The power of positive thinking cannot be understated.

As someone who has lived a life based upon the principle of strong faith, it is so very seldom that I am doubtful or pessimistic.

As a child, my mother often cautioned me against wearing “rose-colored glasses,” or in other words, always looking at the bright side of circumstances. Mom wasn’t being harsh; rather, I believe she was trying to protect me from any upcoming disappointment.

But, in spite of her cautioning, I tended to look at the upside of any situation. For instance, when I got off the school bus one evening and my beloved dog didn’t greet me, I simply believed he had left my house for a better home.

If someone I loved very dearly passed away, I wouldn’t bemoan my never seeing them again. I’d relish the fact that they weren’t suffering any longer with a prolonged, chronic illness. It was easier to be happy for an end to their suffering than it was for me to concentrate on not being able to make more memories with that person.

This isn’t to say that my life has been a tribute to positive thinking. Like anyone, I’ve had moments of struggle, particularly when my dad and grandparents died. But, I didn’t wallow. I didn’t mope.

Reared in the church, I was immensely fond of Hebrews 11:1, “Now faith is the substance of things hoped for, the evidence of things not seen.” It’s based, for me, upon the notion that God is not a God of failure. Surely if He took care of people of the Old and New Testament, I’m sure he could help take care of lowly, ole me.

This scripture from Hebrews also reminds me of the stance from the Rev. Dr. Martin Luther King, Jr. — one has to take the first step even when not able to see the staircase.

Historically, King may not have seen an immediate end to the Montgomery bus boycott (it lasted 381 days) that brought an end to discrimination onbuses, but he knew an end would be accomplished.

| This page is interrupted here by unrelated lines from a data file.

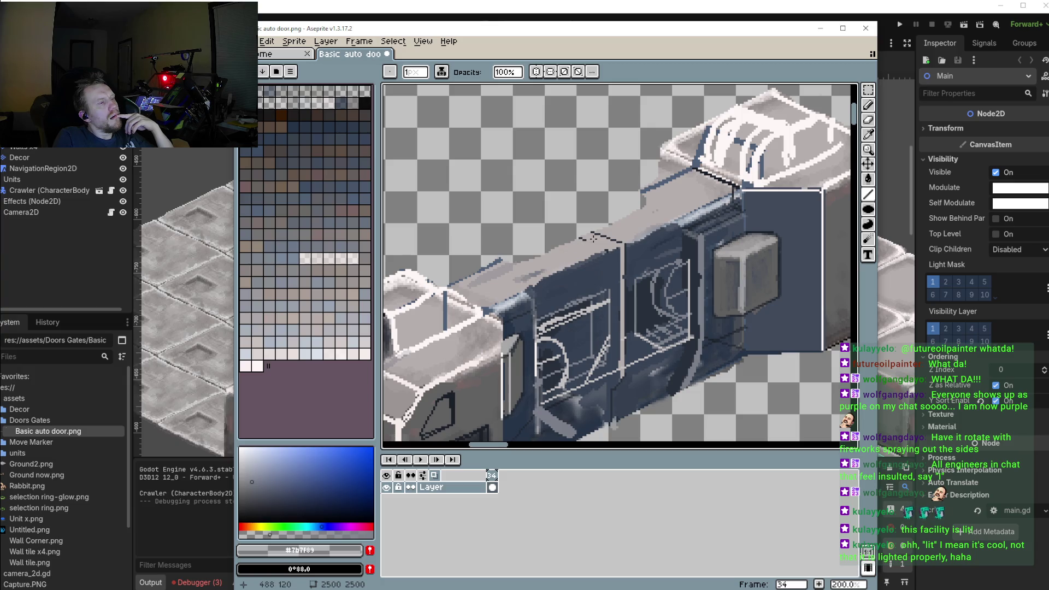
drag(594, 238, 594, 225)
scroll(668, 255, down, 3)
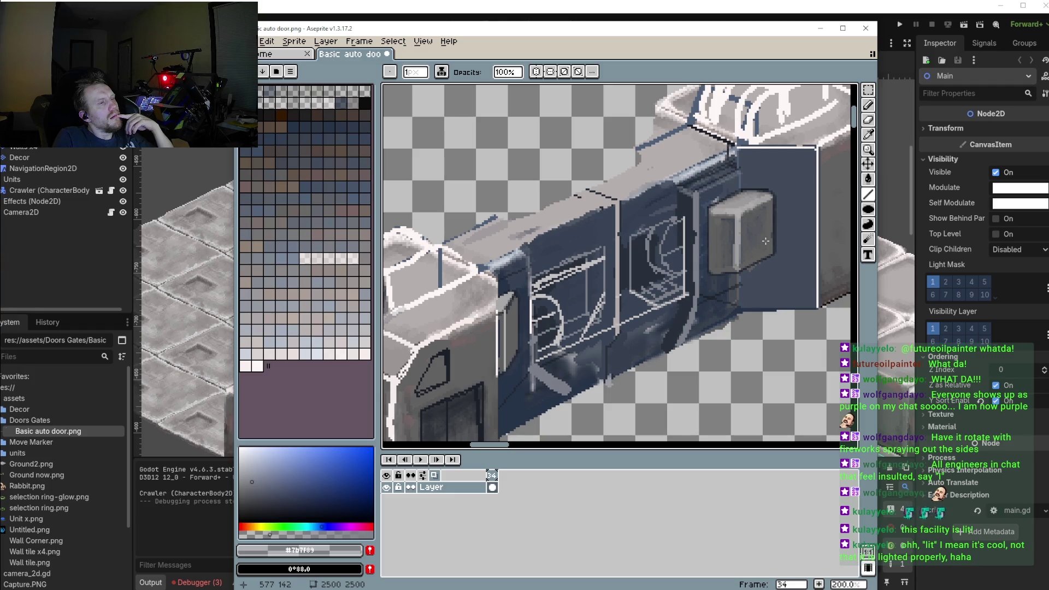
scroll(765, 241, up, 1)
scroll(737, 253, up, 2)
scroll(740, 264, up, 1)
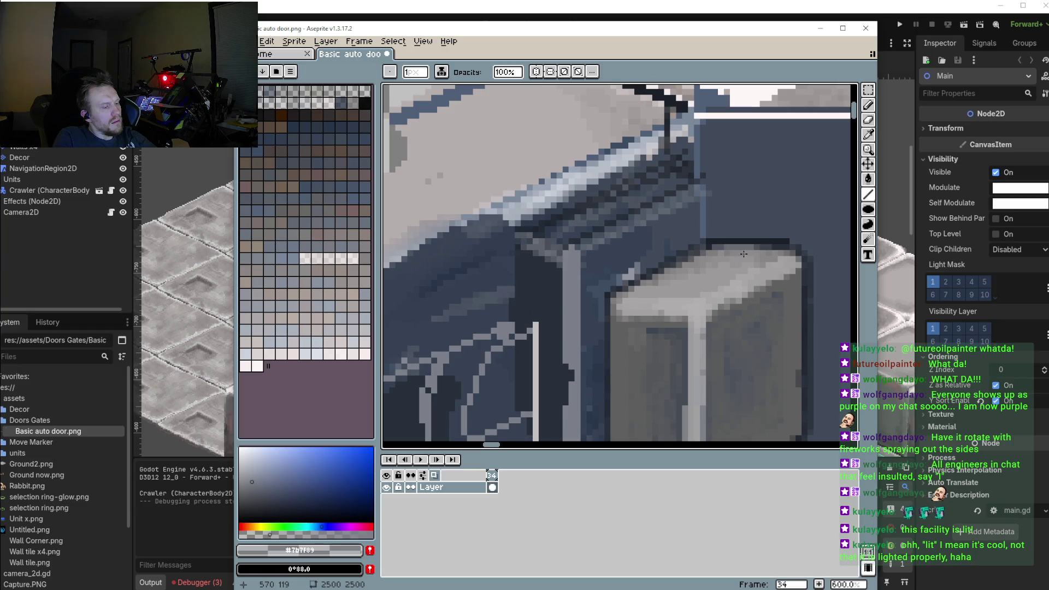
key(i)
click(762, 239)
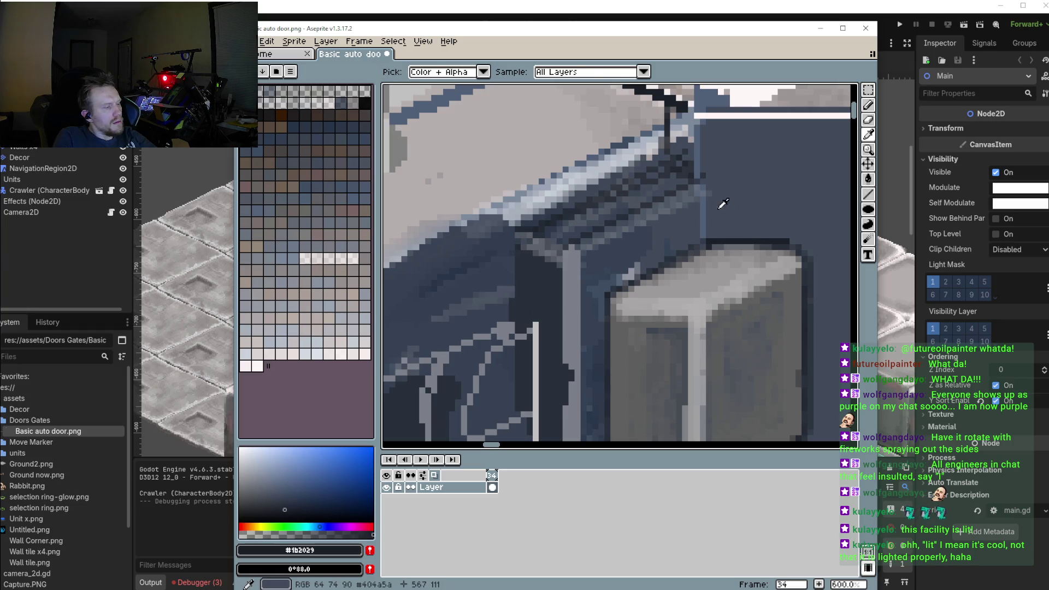
key(b)
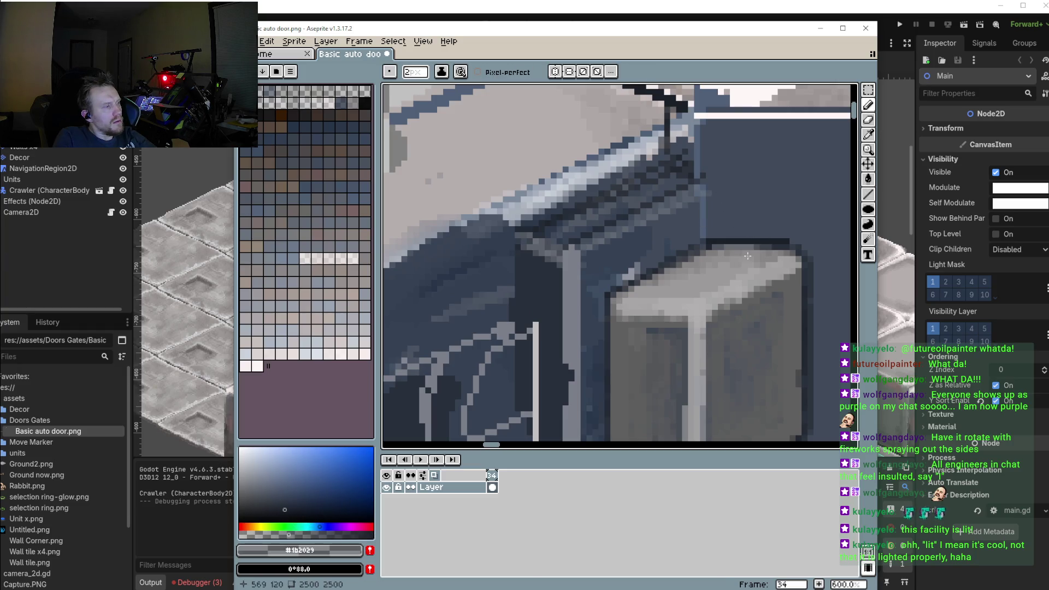
With a 1px brush, draw dark vertical lines beside the hook box and down the light strip
key(minus)
drag(708, 179, 710, 236)
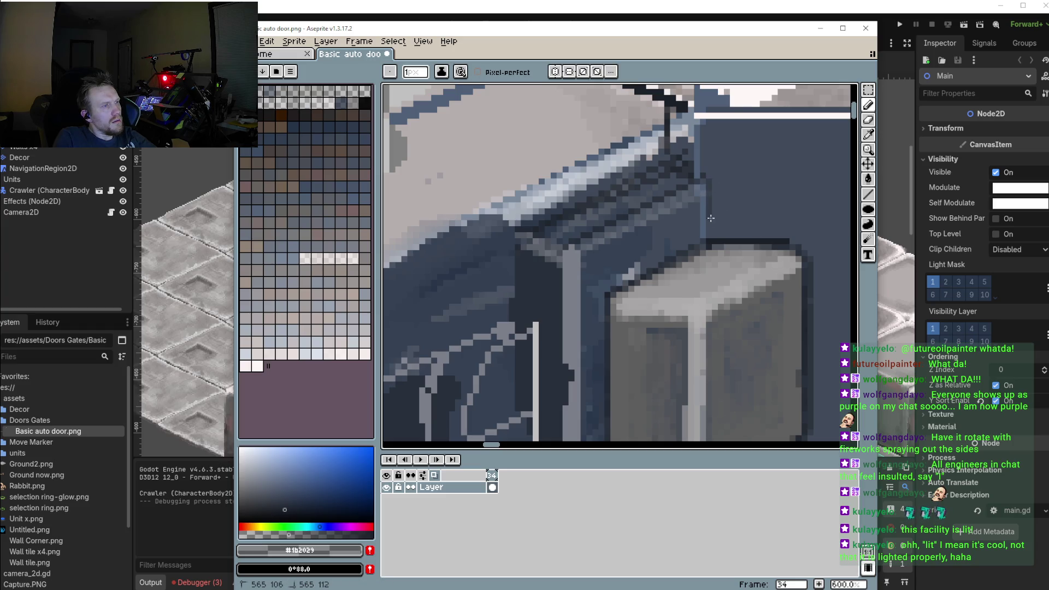
click(869, 194)
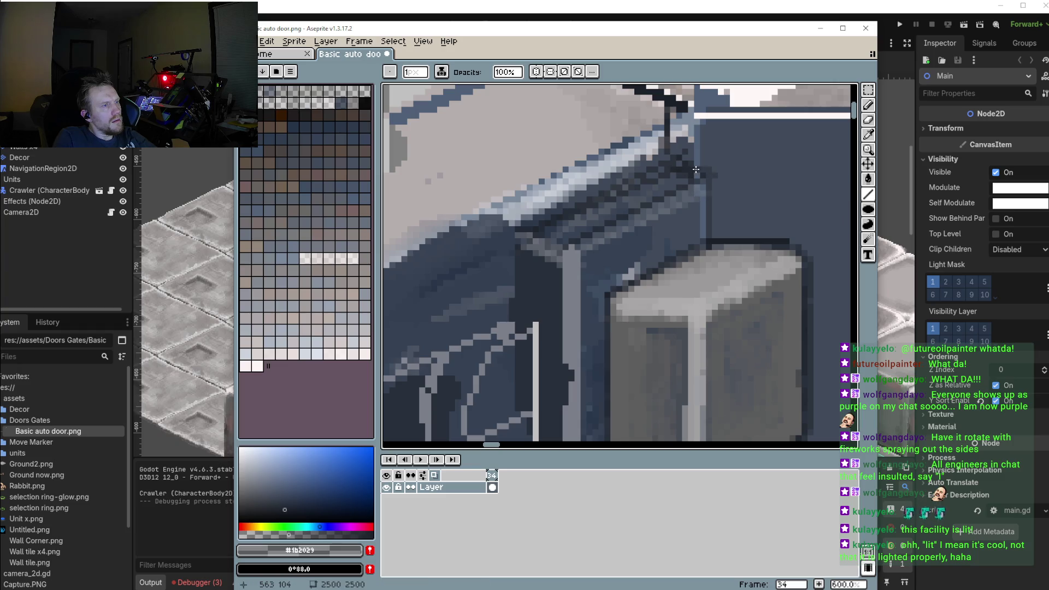
drag(708, 171, 714, 239)
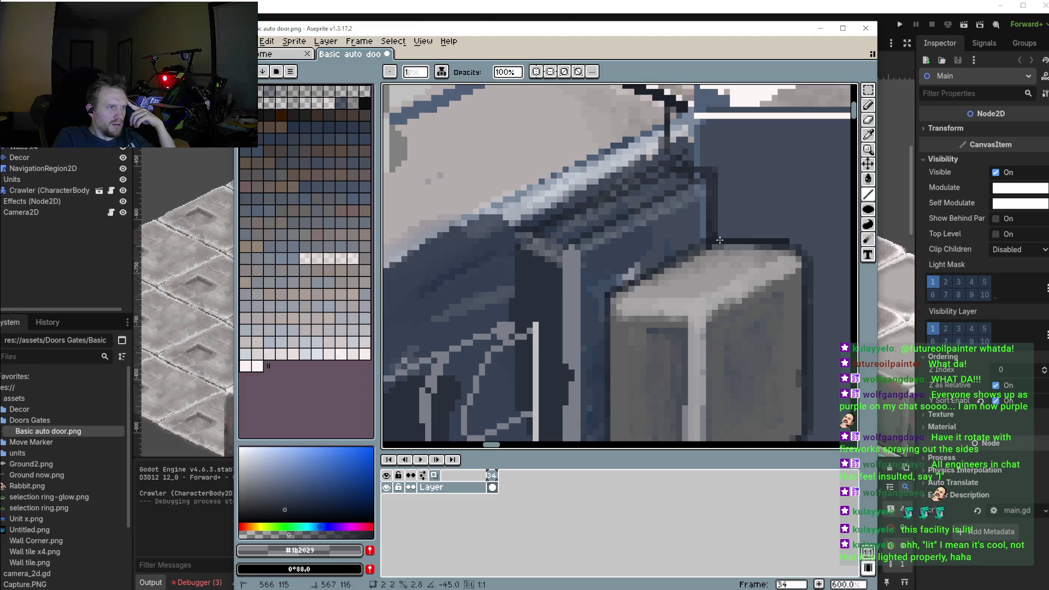
scroll(722, 233, down, 4)
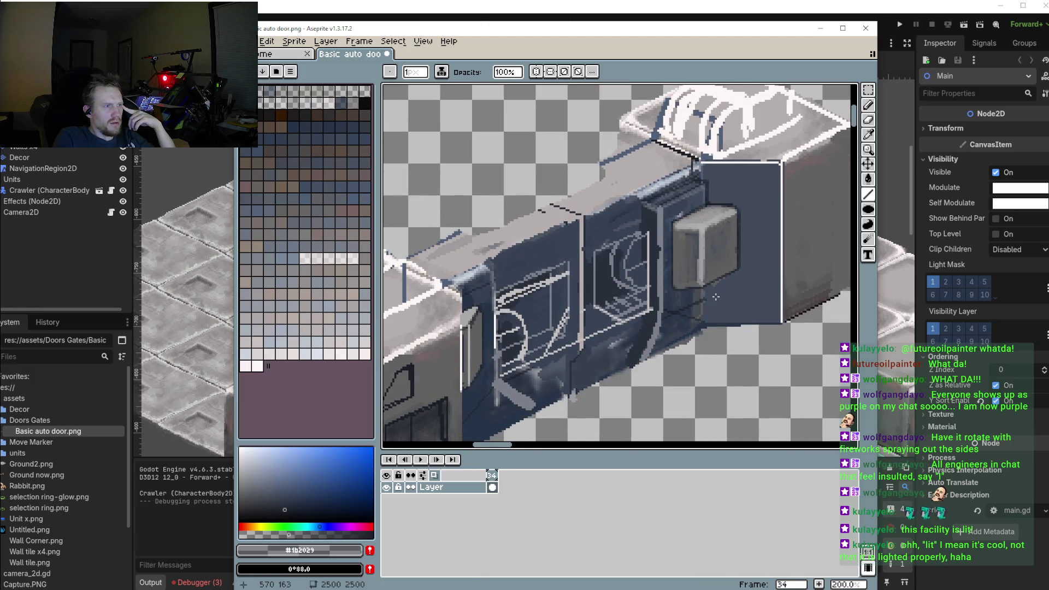
scroll(704, 298, up, 3)
drag(701, 282, 701, 356)
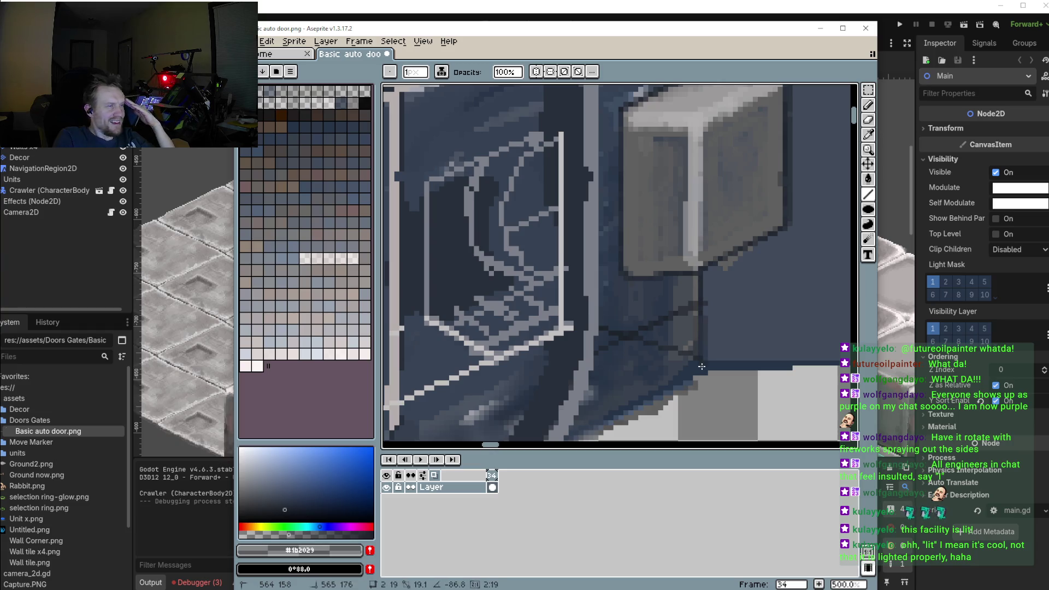
Paint over the light ledge highlight above the windows in dark blue #2b3e4a
scroll(701, 361, down, 3)
scroll(650, 359, down, 2)
scroll(642, 328, up, 1)
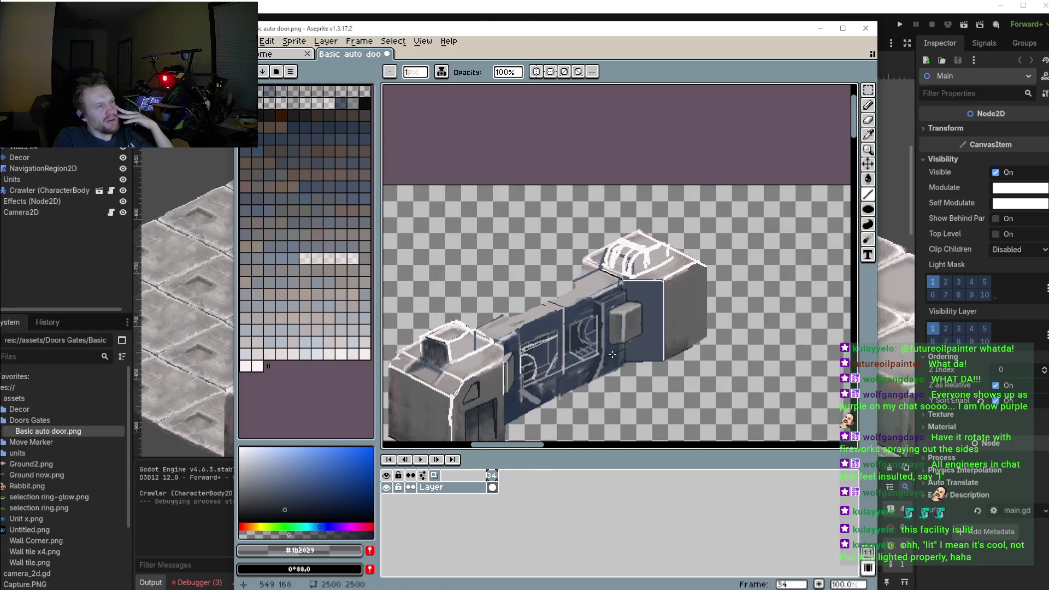
scroll(637, 296, up, 1)
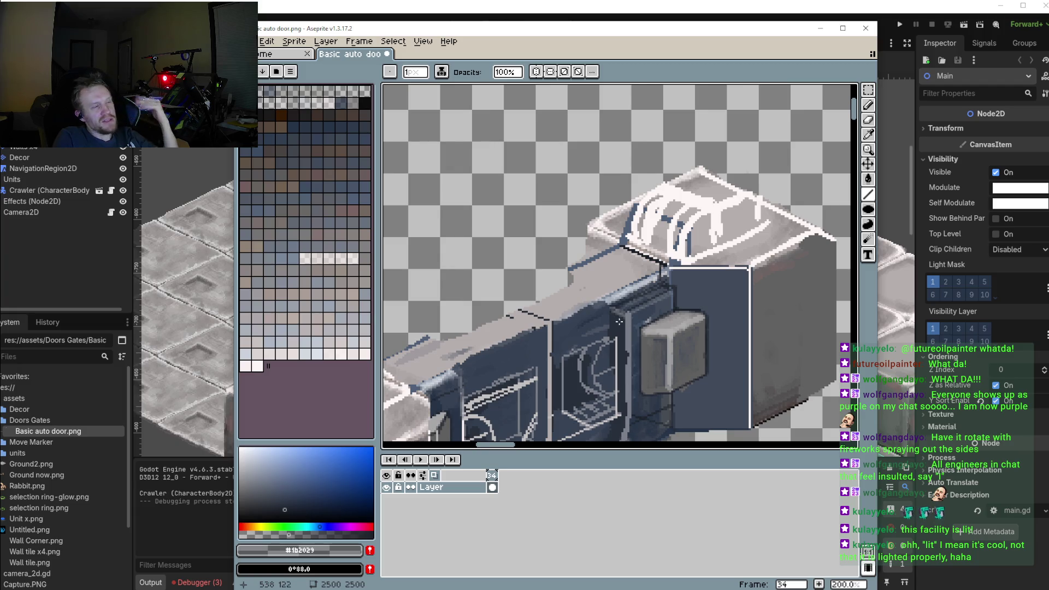
drag(619, 322, 662, 313)
drag(529, 339, 560, 315)
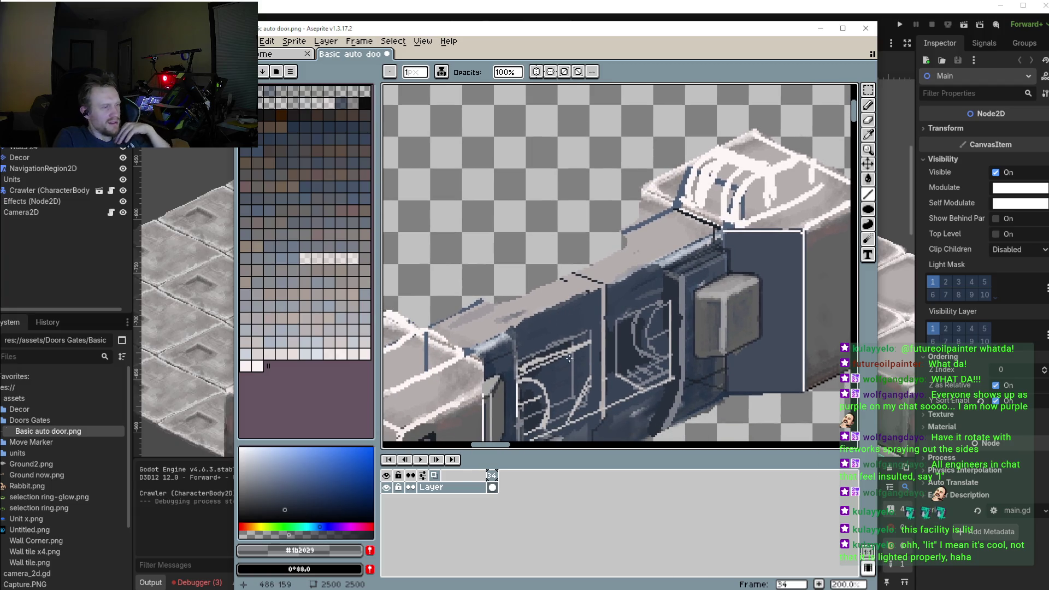
drag(514, 350, 539, 320)
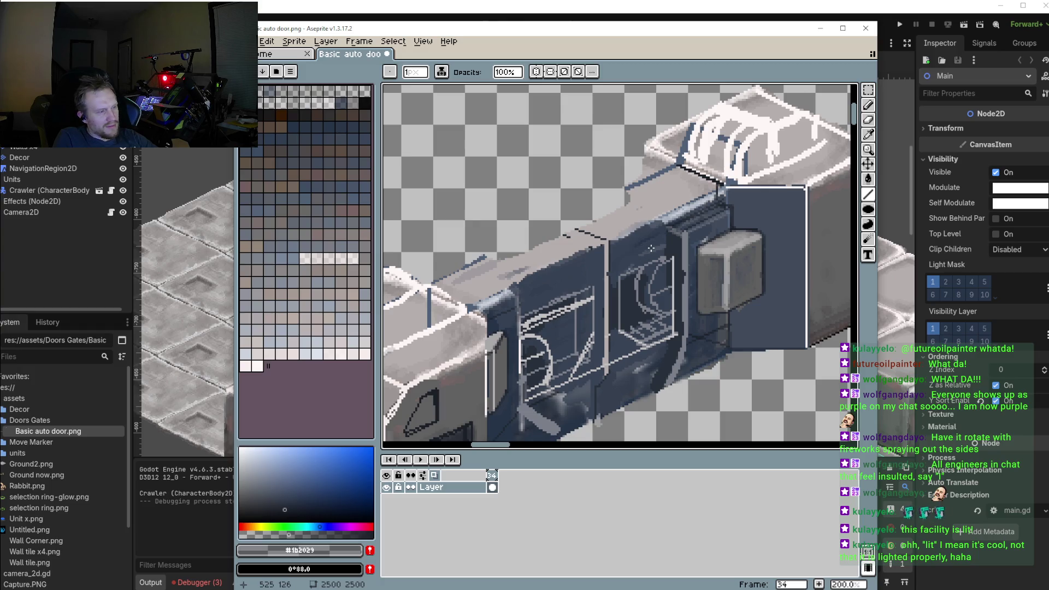
key(i)
click(637, 246)
scroll(640, 254, up, 1)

He may not have known that the sit-ins, which originated at my alma mater, North Carolina Agricultural and Technical State University in Greensboro, on Feb. 1, 1960, would end segregation at lunch counters nationwide, but he must have known that the outcome would be better than the beginning.

How could a God who took care of slaves on plantations, sharecroppers in the South, Negro migrants to Northern cities, children integrating schools in the 60s and 70s, my daddy in Vietnam, and so many others … how could that God not care for me in a one-stoplight town in North Carolina?

I never believed He couldn’t.

But, this positive mindset is something I learned from my great-grandfather Clad, a man who lived to see a man land on the moon, the invention of the computer and personal printer, the telephone answering machine and mobile phone, automatic teller machine, the microwave and the artificial human heart.

He also saw the invention of the pacemaker, a device that helped prolong a life he lived with gusto and fervor. I’d ask granddaddy how he was, and without fail, he would say, ‘I can’t mumble or grumble.’

From that example, I learned not to complain, not to whine. The Bible teaches that as a man thinks in his heart, so is he (Proverbs 23:7).

I believe that if I think defeat, I am already defeated. Positive thinking is good physiologically. There is no need to add unnecessary stress or worry to my life, which could lead to high-blood pressure, hair loss, headaches, etc.

I’d rather read a Bible verse and live by it.

“Now faith is the substance of things hoped for, the evidence of things not seen.”